→ **STATED PROBLEM**: Please arrange the data, from its first line up to and including the line that contains "For every layout", as a JSON list of strings with one string per line and no blank lines.
## Begin
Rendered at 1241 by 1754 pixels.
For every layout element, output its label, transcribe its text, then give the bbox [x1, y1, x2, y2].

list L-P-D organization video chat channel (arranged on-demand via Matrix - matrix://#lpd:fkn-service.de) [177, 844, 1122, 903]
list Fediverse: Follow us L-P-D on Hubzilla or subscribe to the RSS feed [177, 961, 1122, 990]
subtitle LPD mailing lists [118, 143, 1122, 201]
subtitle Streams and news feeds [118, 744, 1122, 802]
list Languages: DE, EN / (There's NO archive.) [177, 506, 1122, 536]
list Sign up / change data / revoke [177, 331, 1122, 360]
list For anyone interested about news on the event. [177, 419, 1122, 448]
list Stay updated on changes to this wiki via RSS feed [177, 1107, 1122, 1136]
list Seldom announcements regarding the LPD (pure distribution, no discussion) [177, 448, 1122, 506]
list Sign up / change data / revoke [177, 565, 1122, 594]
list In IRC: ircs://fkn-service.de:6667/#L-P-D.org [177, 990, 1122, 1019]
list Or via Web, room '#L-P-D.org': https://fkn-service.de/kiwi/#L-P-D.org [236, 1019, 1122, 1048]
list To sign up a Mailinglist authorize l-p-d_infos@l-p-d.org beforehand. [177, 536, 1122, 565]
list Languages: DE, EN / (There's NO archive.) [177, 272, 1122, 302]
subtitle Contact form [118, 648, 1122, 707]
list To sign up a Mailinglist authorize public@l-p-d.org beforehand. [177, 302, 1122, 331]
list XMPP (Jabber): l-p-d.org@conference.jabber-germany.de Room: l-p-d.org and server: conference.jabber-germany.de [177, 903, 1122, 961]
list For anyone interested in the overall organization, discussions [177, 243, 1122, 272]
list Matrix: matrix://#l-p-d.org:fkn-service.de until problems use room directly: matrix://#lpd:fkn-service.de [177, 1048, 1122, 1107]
## End
→ **RESULT OF THIS EXERCISE**:
[
  "Rendered at 1241 by 1754 pixels.",
  "For every layout element, output its label, transcribe its text, then give the bbox [x1, y1, x2, y2]."
]